- Written task A
Copy the essay on headphones and team spaces word for word, in full.
[[ Text under study, beginning ]]
Headphones and hand grenades

I was re-reading Joel Spolsky’s Field Guide to Developers recently, and while ruminating on his usual mix of striking insight and infuriating nonsense I got to thinking about why it is, exactly, that open team spaces work so well. Joel is right that cubicles suck, and if offices are working for his company then I’m happy for him and for his employees. But he’s limiting his data input in a pretty dramatic way if that’s all they’ve tried. Given a choice between isolating myself from my team or enhancing the effectiveness of my team space I’ll take the latter every time.

Writing successful software isn’t even mostly about cranking out great code, though that part is certainly important. It’s about working with people to build something people want to use, and in order to communicate effectively people need lots of talk bandwidth, preferably of the face-to-face kind. High-functioning teams prefer working in team spaces not because they can’t afford swanky offices, but because team spaces and pair programming are far, far more productive than offices. If you’re starting a company, for goodness sake, don’t spend all your money building silos that just happen to look like offices. Build a great team and keep them together, in the same room, for as long as possible.

Noise is golden

The most important thing you can do to encourage your team to stay together in the same room is to promote a culture of pairing on programming tasks. When I work alone, without a pair, I find it easy to get distracted, and so I try to foster an environment that minimizes distractions. In other words, I use headphones. But I prefer working in pairs, because when I do so I find it much easier to stay on task, and so I try to foster an environment that maximizes team communication. It is the missing piece of the puzzle that makes team rooms not just possible but desirable. Pairing is a great way to work precisely because you don’t need crutches to help you focus, and once you’re freed from that concern it opens you up to other ways of collaborating.
[[ Text under study, end ]]
[[ Data records, beginning ]]
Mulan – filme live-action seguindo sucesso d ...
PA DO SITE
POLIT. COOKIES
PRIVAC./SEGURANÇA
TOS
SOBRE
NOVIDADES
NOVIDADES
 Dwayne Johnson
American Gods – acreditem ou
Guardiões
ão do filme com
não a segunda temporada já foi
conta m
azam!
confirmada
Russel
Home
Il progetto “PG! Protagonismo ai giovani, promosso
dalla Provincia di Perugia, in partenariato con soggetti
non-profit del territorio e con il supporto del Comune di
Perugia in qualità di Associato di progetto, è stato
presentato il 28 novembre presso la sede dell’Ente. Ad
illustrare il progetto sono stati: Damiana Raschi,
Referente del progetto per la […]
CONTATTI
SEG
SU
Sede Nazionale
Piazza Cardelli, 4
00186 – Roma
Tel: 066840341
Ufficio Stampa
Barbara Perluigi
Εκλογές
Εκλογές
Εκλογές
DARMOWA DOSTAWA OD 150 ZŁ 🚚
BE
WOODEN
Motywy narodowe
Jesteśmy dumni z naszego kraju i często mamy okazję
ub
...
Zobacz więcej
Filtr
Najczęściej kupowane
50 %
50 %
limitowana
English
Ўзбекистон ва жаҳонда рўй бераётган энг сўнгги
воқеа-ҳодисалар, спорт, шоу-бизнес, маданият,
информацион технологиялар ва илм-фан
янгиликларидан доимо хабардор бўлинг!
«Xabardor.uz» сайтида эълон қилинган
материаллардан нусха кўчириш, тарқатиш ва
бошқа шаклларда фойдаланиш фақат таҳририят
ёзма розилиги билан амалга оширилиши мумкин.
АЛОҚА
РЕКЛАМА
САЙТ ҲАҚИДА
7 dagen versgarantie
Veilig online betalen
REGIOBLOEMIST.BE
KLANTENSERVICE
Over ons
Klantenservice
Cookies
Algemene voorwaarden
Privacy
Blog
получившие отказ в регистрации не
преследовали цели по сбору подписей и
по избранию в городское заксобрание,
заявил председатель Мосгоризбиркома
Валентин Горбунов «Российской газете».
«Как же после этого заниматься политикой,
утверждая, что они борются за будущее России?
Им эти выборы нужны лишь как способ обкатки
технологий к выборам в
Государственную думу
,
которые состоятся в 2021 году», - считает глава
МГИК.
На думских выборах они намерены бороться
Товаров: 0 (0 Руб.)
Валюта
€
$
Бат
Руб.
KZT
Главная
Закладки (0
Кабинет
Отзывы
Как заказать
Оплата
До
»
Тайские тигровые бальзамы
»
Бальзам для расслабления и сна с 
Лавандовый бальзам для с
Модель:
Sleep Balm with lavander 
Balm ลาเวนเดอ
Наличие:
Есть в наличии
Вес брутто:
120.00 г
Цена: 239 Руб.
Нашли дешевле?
[[ Data records, end ]]
- Written task B
Rewrite the records from their first line through the line containing "dalla Provincia di". Put "anunciada" in place of "confirmada" and leave everything else unchanged.

- Exercise response A
Headphones and hand grenades

I was re-reading Joel Spolsky’s Field Guide to Developers recently, and while ruminating on his usual mix of striking insight and infuriating nonsense I got to thinking about why it is, exactly, that open team spaces work so well. Joel is right that cubicles suck, and if offices are working for his company then I’m happy for him and for his employees. But he’s limiting his data input in a pretty dramatic way if that’s all they’ve tried. Given a choice between isolating myself from my team or enhancing the effectiveness of my team space I’ll take the latter every time.

Writing successful software isn’t even mostly about cranking out great code, though that part is certainly important. It’s about working with people to build something people want to use, and in order to communicate effectively people need lots of talk bandwidth, preferably of the face-to-face kind. High-functioning teams prefer working in team spaces not because they can’t afford swanky offices, but because team spaces and pair programming are far, far more productive than offices. If you’re starting a company, for goodness sake, don’t spend all your money building silos that just happen to look like offices. Build a great team and keep them together, in the same room, for as long as possible.

Noise is golden

The most important thing you can do to encourage your team to stay together in the same room is to promote a culture of pairing on programming tasks. When I work alone, without a pair, I find it easy to get distracted, and so I try to foster an environment that minimizes distractions. In other words, I use headphones. But I prefer working in pairs, because when I do so I find it much easier to stay on task, and so I try to foster an environment that maximizes team communication. It is the missing piece of the puzzle that makes team rooms not just possible but desirable. Pairing is a great way to work precisely because you don’t need crutches to help you focus, and once you’re freed from that concern it opens you up to other ways of collaborating.

- Exercise response B
Mulan – filme live-action seguindo sucesso d ...
PA DO SITE
POLIT. COOKIES
PRIVAC./SEGURANÇA
TOS
SOBRE
NOVIDADES
NOVIDADES
 Dwayne Johnson
American Gods – acreditem ou
Guardiões
ão do filme com
não a segunda temporada já foi
conta m
azam!
anunciada
Russel
Home
Il progetto “PG! Protagonismo ai giovani, promosso
dalla Provincia di Perugia, in partenariato con soggetti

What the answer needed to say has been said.